EXERCISE INSTRUCTIONS -
a. Copy the edger thread from "I have a plug" to "(Jul 31, 2017)".
b. In the edger thread, which brand does Ware name as the only one currently offering a battery powered stick edger?

DOCUMENT PASSAGE -
I have metric clay, obviously.

2.54x more dense.

Or is that 1.6x?

Or 5x/9 + 32?

:shock:


----------



## JohnP (Oct 24, 2017)

lol @Sinclair! I bet if you listen real hard your clay would even apologize for being so difficult. #canadanice


----------



## Ware (Jan 28, 2017)

Sinclair said:


> JohnP
> 
> I have metric clay, obviously.
> 
> ...


 :lol:


----------



## tnbison (Jun 2, 2017)

I have a plug in electric that worked very well. I don't use it at all anymore.

I picked up an edger attachment that fits on to my kobalt 80V electric trimmer. It is awesome. Before I would only edge periodically because of the hassle of getting out an extension cord and then getting the backpack blower to clean up.

Now I grab the 80v trimmer, pop on the edger, less than 5 minutes later I'm done edging and I put on the blower attachment and clean up for a minute or two and I'm done. Since I end up cleaning up the edging more often it is much faster and looks great all the time.


----------



## stotea (Jul 31, 2017)

Anyone have an inside connection with Milwaukee Tool? I wish they would make an edger and/or multi-tool with attachments. I asked them via their website form but just got the generic "no/we can't say" response.


----------



## Ware (Jan 28, 2017)

stotea said:


> Anyone have an inside connection with Milwaukee Tool? I wish they would make an edger and/or multi-tool with attachments. I asked them via their website form but just got the generic "no/we can't say" response.


I think there is definitely a gap in the market for battery powered stick edgers. Ego is the only one I know of that is currently offered. The Echo 58V used to accept Echo's PAS attachments, but that is no longer the case with the newer version where the electric motor is on the trimmer head.


----------



## Sinclair (Jul 25, 2017)

Ware said:


> I think there is definitely a gap in the market for battery powered stick edgers.


+1


----------



## Sam23 (May 2, 2018)

I scored the Black and Decker one for Free today on Letgo! It works Great! Previous owner said it was his Dad's and he only used it once. Unfortunately he passed away and that is why he gave it to me.


----------



## Sam23 (May 2, 2018)

@adgattoni Thanks for the recommendation on the Black and Decker. The one I have has done nicely. I do not have much to do, so it is fine for my needs. It makes a nice groove, and I just need to get use to handling it. I do not mind the cord since I am using it for a small area. Thanks to All TLF members that replied!


----------



## JohnP (Oct 24, 2017)

@Sinclair I edged with Ego today. Worked well!


----------



## Sam23 (May 2, 2018)

JohnP said:


> @Sinclair I edged with Ego today. Worked well!


Looks Good!


----------

LISTED ENTRIES -
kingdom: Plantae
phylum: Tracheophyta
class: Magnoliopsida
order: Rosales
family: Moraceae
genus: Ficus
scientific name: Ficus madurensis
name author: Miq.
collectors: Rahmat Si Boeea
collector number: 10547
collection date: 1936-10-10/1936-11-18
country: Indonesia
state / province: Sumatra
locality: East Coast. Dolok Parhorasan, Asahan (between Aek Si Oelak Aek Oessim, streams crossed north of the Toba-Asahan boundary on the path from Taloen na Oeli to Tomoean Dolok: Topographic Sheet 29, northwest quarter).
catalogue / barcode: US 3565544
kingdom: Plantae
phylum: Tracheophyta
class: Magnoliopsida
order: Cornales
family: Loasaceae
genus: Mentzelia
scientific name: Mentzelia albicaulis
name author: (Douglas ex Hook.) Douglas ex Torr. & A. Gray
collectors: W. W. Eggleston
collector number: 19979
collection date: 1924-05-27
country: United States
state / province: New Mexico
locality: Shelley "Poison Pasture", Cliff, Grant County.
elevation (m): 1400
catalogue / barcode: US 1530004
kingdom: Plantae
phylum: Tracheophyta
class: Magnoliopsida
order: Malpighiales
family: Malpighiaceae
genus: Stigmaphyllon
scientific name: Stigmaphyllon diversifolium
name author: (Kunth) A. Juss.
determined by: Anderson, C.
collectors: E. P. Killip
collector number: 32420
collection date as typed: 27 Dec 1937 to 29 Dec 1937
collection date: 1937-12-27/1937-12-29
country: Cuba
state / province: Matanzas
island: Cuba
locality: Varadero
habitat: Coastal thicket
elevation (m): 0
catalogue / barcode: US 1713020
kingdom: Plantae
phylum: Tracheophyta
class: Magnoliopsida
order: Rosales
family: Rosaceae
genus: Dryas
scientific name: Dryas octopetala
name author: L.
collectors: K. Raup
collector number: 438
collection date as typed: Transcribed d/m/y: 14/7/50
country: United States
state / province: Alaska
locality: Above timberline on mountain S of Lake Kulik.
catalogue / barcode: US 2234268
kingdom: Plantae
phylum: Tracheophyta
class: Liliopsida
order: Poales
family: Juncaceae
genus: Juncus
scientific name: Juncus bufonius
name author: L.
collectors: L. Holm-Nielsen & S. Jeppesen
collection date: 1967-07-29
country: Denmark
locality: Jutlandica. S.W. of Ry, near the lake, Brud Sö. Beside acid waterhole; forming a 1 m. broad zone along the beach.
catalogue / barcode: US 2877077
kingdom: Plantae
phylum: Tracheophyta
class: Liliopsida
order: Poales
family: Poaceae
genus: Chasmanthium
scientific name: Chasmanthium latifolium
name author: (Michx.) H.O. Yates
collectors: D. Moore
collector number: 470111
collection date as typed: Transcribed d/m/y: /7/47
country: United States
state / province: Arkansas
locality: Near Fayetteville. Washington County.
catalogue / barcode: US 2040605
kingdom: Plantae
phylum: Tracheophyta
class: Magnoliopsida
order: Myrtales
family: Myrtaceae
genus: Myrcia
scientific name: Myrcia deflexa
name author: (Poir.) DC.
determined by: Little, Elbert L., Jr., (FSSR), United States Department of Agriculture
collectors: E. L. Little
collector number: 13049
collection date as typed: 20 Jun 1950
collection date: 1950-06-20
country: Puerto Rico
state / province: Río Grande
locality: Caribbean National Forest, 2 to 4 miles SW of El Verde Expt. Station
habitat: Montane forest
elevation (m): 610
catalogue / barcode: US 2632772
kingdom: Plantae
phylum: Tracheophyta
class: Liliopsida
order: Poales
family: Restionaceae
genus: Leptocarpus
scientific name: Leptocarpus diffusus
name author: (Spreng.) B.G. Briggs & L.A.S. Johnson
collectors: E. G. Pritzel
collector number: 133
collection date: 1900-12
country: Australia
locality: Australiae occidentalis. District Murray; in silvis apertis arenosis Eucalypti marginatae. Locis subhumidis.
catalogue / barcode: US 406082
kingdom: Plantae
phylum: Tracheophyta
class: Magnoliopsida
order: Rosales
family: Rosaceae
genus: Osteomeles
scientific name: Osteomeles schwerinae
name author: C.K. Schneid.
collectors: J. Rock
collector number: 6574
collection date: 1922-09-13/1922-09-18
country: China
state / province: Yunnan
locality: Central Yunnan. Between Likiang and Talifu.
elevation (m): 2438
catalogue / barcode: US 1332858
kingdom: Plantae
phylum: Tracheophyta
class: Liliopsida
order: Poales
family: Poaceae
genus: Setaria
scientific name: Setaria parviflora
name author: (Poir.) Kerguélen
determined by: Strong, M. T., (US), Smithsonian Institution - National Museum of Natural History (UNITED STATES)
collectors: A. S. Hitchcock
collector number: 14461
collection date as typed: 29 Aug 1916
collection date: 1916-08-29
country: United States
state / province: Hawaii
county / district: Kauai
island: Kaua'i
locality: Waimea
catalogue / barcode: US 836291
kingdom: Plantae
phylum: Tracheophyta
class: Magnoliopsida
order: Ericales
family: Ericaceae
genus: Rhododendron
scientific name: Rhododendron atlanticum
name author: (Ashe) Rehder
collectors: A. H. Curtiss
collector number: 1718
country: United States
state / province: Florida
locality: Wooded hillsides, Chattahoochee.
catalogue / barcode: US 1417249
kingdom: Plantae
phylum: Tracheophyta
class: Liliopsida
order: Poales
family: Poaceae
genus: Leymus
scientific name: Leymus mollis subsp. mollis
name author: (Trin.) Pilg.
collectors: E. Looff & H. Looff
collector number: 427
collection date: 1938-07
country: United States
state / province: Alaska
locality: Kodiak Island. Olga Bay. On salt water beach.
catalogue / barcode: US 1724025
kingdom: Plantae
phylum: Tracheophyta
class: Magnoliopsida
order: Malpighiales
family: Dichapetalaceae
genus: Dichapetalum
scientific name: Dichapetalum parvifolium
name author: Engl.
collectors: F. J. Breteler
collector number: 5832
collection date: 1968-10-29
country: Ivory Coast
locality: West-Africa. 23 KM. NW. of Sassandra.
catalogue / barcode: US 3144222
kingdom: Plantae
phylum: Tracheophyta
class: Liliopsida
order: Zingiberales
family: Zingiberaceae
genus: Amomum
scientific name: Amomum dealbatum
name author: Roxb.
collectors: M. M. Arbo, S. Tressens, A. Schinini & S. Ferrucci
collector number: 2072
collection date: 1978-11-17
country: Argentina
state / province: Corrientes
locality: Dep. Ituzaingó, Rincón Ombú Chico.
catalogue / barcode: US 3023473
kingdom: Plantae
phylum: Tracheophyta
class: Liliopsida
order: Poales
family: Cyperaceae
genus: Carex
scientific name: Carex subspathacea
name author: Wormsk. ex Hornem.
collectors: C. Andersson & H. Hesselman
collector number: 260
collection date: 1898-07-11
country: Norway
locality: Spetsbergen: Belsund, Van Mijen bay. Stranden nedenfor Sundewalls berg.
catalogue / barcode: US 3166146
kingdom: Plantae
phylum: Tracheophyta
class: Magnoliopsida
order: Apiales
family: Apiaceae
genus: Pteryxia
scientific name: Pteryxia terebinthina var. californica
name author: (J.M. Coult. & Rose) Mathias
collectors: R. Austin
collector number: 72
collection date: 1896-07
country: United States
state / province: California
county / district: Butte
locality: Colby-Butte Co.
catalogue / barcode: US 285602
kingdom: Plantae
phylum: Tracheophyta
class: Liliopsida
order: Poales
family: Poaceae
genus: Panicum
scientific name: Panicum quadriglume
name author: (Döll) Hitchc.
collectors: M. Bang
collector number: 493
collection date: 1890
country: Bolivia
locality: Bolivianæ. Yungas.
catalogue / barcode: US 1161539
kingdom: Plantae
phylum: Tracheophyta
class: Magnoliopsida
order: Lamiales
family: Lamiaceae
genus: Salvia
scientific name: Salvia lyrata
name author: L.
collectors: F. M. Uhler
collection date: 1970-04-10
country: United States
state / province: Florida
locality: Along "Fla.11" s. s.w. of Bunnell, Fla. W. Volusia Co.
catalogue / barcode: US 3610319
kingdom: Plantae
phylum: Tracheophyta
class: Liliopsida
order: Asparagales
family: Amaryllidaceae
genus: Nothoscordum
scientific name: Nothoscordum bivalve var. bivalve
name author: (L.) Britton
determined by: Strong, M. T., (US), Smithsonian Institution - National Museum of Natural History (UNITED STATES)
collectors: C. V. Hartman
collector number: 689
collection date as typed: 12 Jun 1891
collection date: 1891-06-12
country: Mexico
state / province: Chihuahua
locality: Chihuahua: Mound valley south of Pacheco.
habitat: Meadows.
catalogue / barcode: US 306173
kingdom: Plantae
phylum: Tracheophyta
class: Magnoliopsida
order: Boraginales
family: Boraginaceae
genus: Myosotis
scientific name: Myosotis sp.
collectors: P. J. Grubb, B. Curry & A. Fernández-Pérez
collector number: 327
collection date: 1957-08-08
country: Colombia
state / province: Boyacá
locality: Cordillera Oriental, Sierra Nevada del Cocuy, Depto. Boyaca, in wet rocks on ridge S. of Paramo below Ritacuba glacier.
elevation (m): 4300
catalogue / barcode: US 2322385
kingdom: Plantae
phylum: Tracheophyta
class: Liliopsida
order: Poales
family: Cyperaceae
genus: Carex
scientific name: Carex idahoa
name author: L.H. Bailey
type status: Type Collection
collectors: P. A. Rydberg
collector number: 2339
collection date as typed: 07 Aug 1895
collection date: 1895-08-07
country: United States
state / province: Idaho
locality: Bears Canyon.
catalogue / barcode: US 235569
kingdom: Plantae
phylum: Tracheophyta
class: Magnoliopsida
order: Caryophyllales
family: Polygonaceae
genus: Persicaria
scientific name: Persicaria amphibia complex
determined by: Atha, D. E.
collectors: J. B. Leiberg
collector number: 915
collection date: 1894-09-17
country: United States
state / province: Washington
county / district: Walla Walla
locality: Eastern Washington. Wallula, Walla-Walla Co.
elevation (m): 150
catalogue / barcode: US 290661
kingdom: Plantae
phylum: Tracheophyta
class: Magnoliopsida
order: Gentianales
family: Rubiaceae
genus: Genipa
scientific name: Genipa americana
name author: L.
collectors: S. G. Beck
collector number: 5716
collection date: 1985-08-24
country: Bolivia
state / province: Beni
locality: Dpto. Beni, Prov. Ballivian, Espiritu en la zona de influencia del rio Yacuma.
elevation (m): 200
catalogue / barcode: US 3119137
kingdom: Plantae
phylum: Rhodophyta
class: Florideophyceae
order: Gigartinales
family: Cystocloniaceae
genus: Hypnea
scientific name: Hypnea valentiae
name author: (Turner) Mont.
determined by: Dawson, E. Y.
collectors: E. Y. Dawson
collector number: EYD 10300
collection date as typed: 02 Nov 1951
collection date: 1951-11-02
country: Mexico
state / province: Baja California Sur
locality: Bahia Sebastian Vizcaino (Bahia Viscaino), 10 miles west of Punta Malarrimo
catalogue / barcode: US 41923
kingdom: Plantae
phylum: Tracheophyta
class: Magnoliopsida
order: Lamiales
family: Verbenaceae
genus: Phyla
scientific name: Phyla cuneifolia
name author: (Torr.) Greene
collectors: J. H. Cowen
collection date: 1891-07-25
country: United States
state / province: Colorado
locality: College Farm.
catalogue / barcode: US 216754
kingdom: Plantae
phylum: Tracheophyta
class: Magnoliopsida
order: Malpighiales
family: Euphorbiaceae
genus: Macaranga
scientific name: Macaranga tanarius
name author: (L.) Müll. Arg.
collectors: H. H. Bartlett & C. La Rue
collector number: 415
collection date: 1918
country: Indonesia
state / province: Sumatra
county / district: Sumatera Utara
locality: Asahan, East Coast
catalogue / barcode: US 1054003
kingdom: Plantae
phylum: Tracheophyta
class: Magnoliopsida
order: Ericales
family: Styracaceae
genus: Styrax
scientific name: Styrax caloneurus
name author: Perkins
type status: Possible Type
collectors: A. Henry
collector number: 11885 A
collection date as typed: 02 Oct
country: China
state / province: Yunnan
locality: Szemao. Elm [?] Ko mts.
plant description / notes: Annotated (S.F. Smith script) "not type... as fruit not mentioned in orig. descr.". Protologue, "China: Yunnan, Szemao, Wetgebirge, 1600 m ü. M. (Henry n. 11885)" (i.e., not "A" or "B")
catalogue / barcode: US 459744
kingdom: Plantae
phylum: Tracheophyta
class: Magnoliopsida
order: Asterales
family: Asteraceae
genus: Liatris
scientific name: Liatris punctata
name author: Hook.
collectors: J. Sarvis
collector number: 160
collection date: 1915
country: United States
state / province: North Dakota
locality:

EXPECTED RESULTS -
a.
I have a plug in electric that worked very well. I don't use it at all anymore.

I picked up an edger attachment that fits on to my kobalt 80V electric trimmer. It is awesome. Before I would only edge periodically because of the hassle of getting out an extension cord and then getting the backpack blower to clean up.

Now I grab the 80v trimmer, pop on the edger, less than 5 minutes later I'm done edging and I put on the blower attachment and clean up for a minute or two and I'm done. Since I end up cleaning up the edging more often it is much faster and looks great all the time.


----------



## stotea (Jul 31, 2017)

b. Ego